## [Problem requirements]
Below are some records: retype them all exactly, but not the pictures.

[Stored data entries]
+ + + +
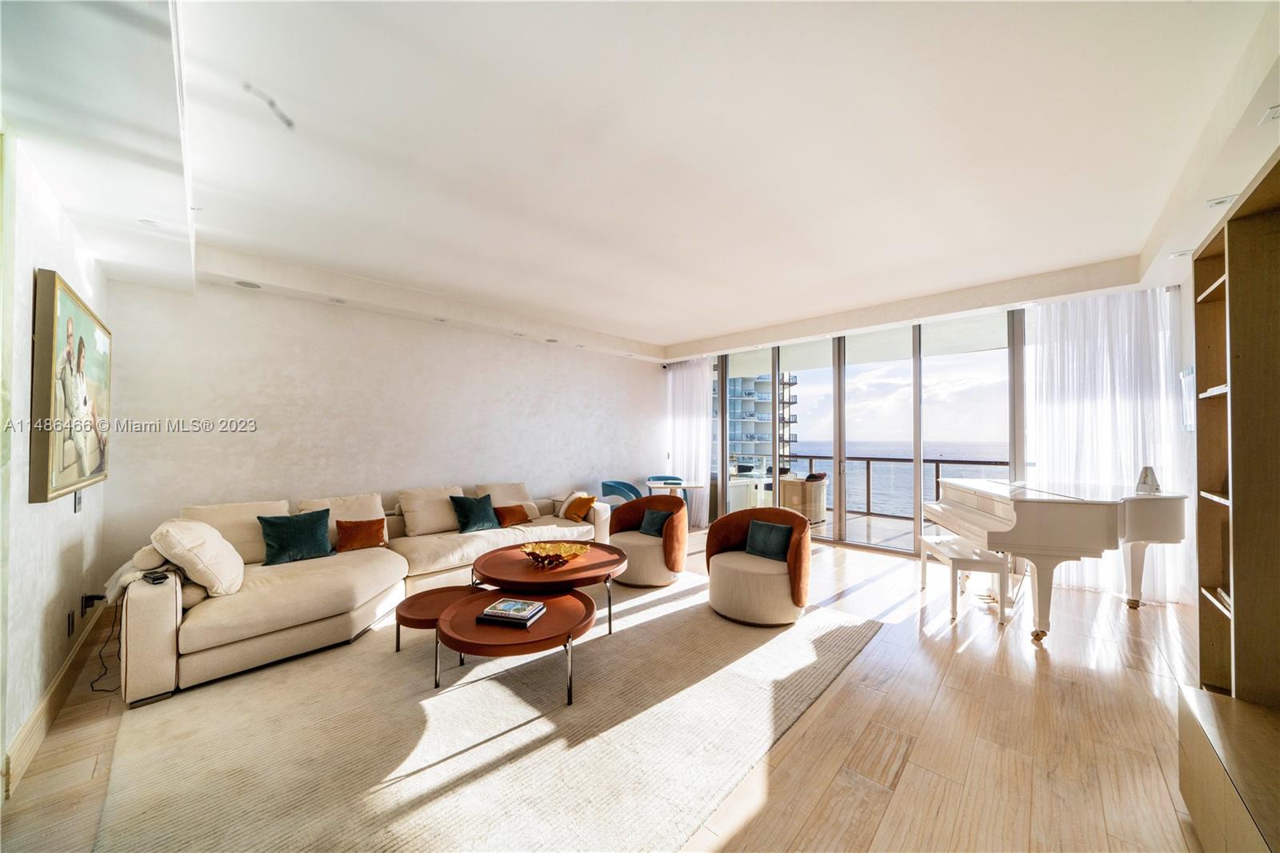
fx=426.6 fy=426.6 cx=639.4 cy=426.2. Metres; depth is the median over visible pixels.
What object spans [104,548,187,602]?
throw blanket
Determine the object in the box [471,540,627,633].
coffee table
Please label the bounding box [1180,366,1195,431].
picture
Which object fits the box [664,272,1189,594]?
window wall
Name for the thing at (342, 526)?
brown pillow
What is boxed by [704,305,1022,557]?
sliding glass door
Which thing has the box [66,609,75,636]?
wall socket
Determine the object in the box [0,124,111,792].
left wall
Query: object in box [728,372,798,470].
apartment building
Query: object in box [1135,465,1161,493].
metronome
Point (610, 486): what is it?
blue chair
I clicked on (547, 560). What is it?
decorative bowl
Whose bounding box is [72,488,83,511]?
light switch
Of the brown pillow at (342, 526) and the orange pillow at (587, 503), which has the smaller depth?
the brown pillow at (342, 526)
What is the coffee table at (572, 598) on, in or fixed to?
on the rug
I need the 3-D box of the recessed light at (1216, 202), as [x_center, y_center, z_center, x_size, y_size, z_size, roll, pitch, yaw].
[3.322,-1.286,2.423,0.135,0.024,0.129,-1,-2,44]
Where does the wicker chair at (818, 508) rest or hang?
on the ground
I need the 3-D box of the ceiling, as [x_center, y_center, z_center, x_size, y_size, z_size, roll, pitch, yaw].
[0.618,-1.409,3.531,6.628,0.258,7.244,-1,-2,44]
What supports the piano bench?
on the floor at (893, 816)
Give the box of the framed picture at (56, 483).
[30,268,111,503]
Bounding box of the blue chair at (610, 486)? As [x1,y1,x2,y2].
[600,479,643,502]
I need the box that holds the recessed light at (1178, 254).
[1168,248,1193,258]
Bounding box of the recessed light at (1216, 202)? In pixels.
[1205,193,1236,207]
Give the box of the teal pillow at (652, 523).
[637,508,671,537]
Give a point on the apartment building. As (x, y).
(747, 436)
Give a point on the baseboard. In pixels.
(34, 722)
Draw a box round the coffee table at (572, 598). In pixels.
[436,585,592,709]
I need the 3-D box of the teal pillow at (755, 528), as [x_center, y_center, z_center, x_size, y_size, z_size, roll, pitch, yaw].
[1.066,0.943,3.549,0.413,0.270,0.180,-1,-2,44]
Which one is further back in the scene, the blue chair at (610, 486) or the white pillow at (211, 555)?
the blue chair at (610, 486)
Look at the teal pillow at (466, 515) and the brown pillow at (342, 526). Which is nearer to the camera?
the brown pillow at (342, 526)
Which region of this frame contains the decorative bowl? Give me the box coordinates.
[520,540,591,566]
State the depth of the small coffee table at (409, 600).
2.71 m
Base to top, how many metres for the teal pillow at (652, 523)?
0.259 m
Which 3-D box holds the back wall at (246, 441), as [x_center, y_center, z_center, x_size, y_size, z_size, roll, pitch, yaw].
[-1.746,0.083,5.421,0.191,2.881,6.376,-1,-2,44]
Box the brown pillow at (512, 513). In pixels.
[492,504,531,526]
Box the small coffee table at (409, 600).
[394,584,482,662]
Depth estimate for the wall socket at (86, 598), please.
2.64 m
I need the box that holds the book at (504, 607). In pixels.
[476,597,547,626]
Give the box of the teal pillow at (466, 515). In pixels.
[449,492,499,531]
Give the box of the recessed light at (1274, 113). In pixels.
[1258,104,1279,123]
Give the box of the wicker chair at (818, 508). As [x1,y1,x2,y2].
[780,472,827,522]
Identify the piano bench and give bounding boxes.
[917,533,1011,624]
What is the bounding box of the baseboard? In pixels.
[4,600,108,798]
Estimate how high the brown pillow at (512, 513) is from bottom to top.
0.214 m
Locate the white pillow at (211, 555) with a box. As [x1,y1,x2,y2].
[151,516,244,596]
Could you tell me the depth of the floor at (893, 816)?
2.02 m
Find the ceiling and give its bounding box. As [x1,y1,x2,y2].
[0,0,1279,363]
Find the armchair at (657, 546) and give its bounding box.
[608,493,688,586]
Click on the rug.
(452, 694)
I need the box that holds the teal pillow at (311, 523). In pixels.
[256,508,332,565]
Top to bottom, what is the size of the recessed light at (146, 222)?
0.010 m
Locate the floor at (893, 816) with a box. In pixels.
[0,528,1217,852]
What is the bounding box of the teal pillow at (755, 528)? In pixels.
[744,518,794,560]
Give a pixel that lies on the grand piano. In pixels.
(1055, 518)
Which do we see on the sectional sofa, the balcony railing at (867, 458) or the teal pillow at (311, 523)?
the teal pillow at (311, 523)
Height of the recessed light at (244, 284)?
0.014 m
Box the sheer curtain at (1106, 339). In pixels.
[1028,285,1183,602]
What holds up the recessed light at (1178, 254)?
in the ceiling
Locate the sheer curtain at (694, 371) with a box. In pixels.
[665,356,711,525]
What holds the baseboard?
attached to the left wall at (41, 510)
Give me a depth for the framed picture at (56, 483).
2.18 m
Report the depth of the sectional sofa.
2.93 m
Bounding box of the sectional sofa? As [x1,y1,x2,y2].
[109,479,615,703]
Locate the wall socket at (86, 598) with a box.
[80,592,94,615]
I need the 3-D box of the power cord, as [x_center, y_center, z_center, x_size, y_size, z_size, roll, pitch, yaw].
[-3.144,1.267,2.527,0.222,0.382,0.241,0,-1,2]
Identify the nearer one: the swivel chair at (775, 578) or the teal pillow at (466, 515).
the swivel chair at (775, 578)
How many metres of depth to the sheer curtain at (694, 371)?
6.94 m
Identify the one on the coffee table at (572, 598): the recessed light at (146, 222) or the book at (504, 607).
the book at (504, 607)
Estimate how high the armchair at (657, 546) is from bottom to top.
0.757 m
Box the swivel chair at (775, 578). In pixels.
[702,506,811,625]
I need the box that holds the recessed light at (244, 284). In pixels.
[234,279,260,288]
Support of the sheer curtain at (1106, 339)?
hanging from the ceiling
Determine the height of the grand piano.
1.063 m
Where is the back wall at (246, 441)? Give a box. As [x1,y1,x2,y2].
[98,273,660,580]
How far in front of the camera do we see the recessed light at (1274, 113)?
1.81 m
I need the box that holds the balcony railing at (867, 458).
[776,453,1012,519]
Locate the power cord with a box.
[89,600,123,692]
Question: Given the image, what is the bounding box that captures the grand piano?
[922,476,1190,640]
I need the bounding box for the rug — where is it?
[90,566,879,852]
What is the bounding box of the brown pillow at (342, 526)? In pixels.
[335,516,387,551]
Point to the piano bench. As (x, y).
(953, 558)
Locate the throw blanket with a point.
(131, 578)
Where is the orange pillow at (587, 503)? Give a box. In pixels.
[560,492,596,521]
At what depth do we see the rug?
1.96 m
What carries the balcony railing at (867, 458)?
on the ground
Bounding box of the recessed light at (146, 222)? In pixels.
[137,218,160,227]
+ + + +
## [Solution for this task]
fx=426.6 fy=426.6 cx=639.4 cy=426.2. Metres; depth is the median over visible pixels.
What object spans [104,548,187,602]?
throw blanket
Determine the object in the box [471,540,627,633].
coffee table
Please label the bounding box [1180,366,1195,431].
picture
Which object fits the box [664,272,1189,594]?
window wall
Name for the thing at (342, 526)?
brown pillow
What is boxed by [704,305,1022,557]?
sliding glass door
Which thing has the box [66,609,75,636]?
wall socket
Determine the object in the box [0,124,111,792].
left wall
Query: object in box [728,372,798,470].
apartment building
Query: object in box [1135,465,1161,493].
metronome
Point (610, 486): what is it?
blue chair
I clicked on (547, 560). What is it?
decorative bowl
Whose bounding box is [72,488,83,511]?
light switch
Of the brown pillow at (342, 526) and the orange pillow at (587, 503), which has the smaller depth?
the brown pillow at (342, 526)
What is the coffee table at (572, 598) on, in or fixed to?
on the rug
I need the 3-D box of the recessed light at (1216, 202), as [x_center, y_center, z_center, x_size, y_size, z_size, roll, pitch, yaw].
[3.322,-1.286,2.423,0.135,0.024,0.129,-1,-2,44]
Where does the wicker chair at (818, 508) rest or hang?
on the ground
I need the 3-D box of the ceiling, as [x_center, y_center, z_center, x_size, y_size, z_size, roll, pitch, yaw].
[0.618,-1.409,3.531,6.628,0.258,7.244,-1,-2,44]
What supports the piano bench?
on the floor at (893, 816)
Give the box of the framed picture at (56, 483).
[30,268,111,503]
Bounding box of the blue chair at (610, 486)? As [x1,y1,x2,y2].
[600,479,643,502]
I need the box that holds the recessed light at (1178, 254).
[1168,248,1193,258]
Bounding box of the recessed light at (1216, 202)? In pixels.
[1205,193,1236,207]
Give the box of the teal pillow at (652, 523).
[637,508,671,537]
Give a point on the apartment building. As (x, y).
(747, 436)
Give a point on the baseboard. In pixels.
(34, 722)
Draw a box round the coffee table at (572, 598). In pixels.
[436,585,592,709]
I need the 3-D box of the teal pillow at (755, 528), as [x_center, y_center, z_center, x_size, y_size, z_size, roll, pitch, yaw].
[1.066,0.943,3.549,0.413,0.270,0.180,-1,-2,44]
Which one is further back in the scene, the blue chair at (610, 486) or the white pillow at (211, 555)?
the blue chair at (610, 486)
Look at the teal pillow at (466, 515) and the brown pillow at (342, 526). Which is nearer to the camera?
the brown pillow at (342, 526)
Which region of this frame contains the decorative bowl? Give me the box coordinates.
[520,540,591,566]
State the depth of the small coffee table at (409, 600).
2.71 m
Base to top, how many metres for the teal pillow at (652, 523)?
0.259 m
Which 3-D box holds the back wall at (246, 441), as [x_center, y_center, z_center, x_size, y_size, z_size, roll, pitch, yaw].
[-1.746,0.083,5.421,0.191,2.881,6.376,-1,-2,44]
Box the brown pillow at (512, 513). In pixels.
[492,504,531,526]
Box the small coffee table at (409, 600).
[394,584,482,662]
Depth estimate for the wall socket at (86, 598), please.
2.64 m
I need the box that holds the book at (504, 607). In pixels.
[476,597,547,626]
Give the box of the teal pillow at (466, 515). In pixels.
[449,492,499,531]
Give the box of the recessed light at (1274, 113). In pixels.
[1258,104,1279,123]
Give the box of the wicker chair at (818, 508). As [x1,y1,x2,y2].
[780,472,827,522]
Identify the piano bench and give bounding boxes.
[917,533,1011,624]
What is the bounding box of the baseboard? In pixels.
[4,600,108,798]
Estimate how high the brown pillow at (512, 513) is from bottom to top.
0.214 m
Locate the white pillow at (211, 555) with a box. As [x1,y1,x2,y2].
[151,516,244,596]
Could you tell me the depth of the floor at (893, 816)?
2.02 m
Find the ceiling and give its bounding box. As [x1,y1,x2,y2].
[0,0,1279,363]
Find the armchair at (657, 546) and give its bounding box.
[608,493,688,586]
Click on the rug.
(452, 694)
I need the box that holds the teal pillow at (311, 523). In pixels.
[256,508,332,565]
Top to bottom, what is the size of the recessed light at (146, 222)?
0.010 m
Locate the floor at (893, 816) with a box. In pixels.
[0,528,1217,852]
What is the bounding box of the teal pillow at (755, 528)? In pixels.
[744,518,794,560]
Give a pixel that lies on the grand piano. In pixels.
(1055, 518)
Which do we see on the sectional sofa, the balcony railing at (867, 458) or the teal pillow at (311, 523)?
the teal pillow at (311, 523)
Height of the recessed light at (244, 284)?
0.014 m
Box the sheer curtain at (1106, 339). In pixels.
[1028,285,1183,602]
What holds up the recessed light at (1178, 254)?
in the ceiling
Locate the sheer curtain at (694, 371) with a box. In pixels.
[665,356,711,525]
What holds the baseboard?
attached to the left wall at (41, 510)
Give me a depth for the framed picture at (56, 483).
2.18 m
Report the depth of the sectional sofa.
2.93 m
Bounding box of the sectional sofa? As [x1,y1,x2,y2].
[109,479,615,703]
Locate the wall socket at (86, 598) with a box.
[80,592,94,615]
I need the 3-D box of the power cord, as [x_center, y_center, z_center, x_size, y_size, z_size, roll, pitch, yaw].
[-3.144,1.267,2.527,0.222,0.382,0.241,0,-1,2]
Identify the nearer one: the swivel chair at (775, 578) or the teal pillow at (466, 515).
the swivel chair at (775, 578)
How many metres of depth to the sheer curtain at (694, 371)?
6.94 m
Identify the one on the coffee table at (572, 598): the recessed light at (146, 222) or the book at (504, 607).
the book at (504, 607)
Estimate how high the armchair at (657, 546) is from bottom to top.
0.757 m
Box the swivel chair at (775, 578). In pixels.
[702,506,811,625]
I need the box that holds the recessed light at (244, 284). In pixels.
[234,279,260,288]
Support of the sheer curtain at (1106, 339)?
hanging from the ceiling
Determine the height of the grand piano.
1.063 m
Where is the back wall at (246, 441)? Give a box. As [x1,y1,x2,y2].
[98,273,660,580]
How far in front of the camera do we see the recessed light at (1274, 113)?
1.81 m
I need the box that holds the balcony railing at (867, 458).
[776,453,1012,519]
Locate the power cord with a box.
[89,600,123,692]
Question: Given the image, what is the bounding box that captures the grand piano?
[922,476,1190,640]
I need the bounding box for the rug — where is it?
[90,566,879,852]
What is the bounding box of the brown pillow at (342, 526)? In pixels.
[335,516,387,551]
Point to the piano bench. As (x, y).
(953, 558)
Locate the throw blanket with a point.
(131, 578)
Where is the orange pillow at (587, 503)? Give a box. In pixels.
[560,492,596,521]
At what depth do we see the rug?
1.96 m
What carries the balcony railing at (867, 458)?
on the ground
Bounding box of the recessed light at (146, 222)? In pixels.
[137,218,160,227]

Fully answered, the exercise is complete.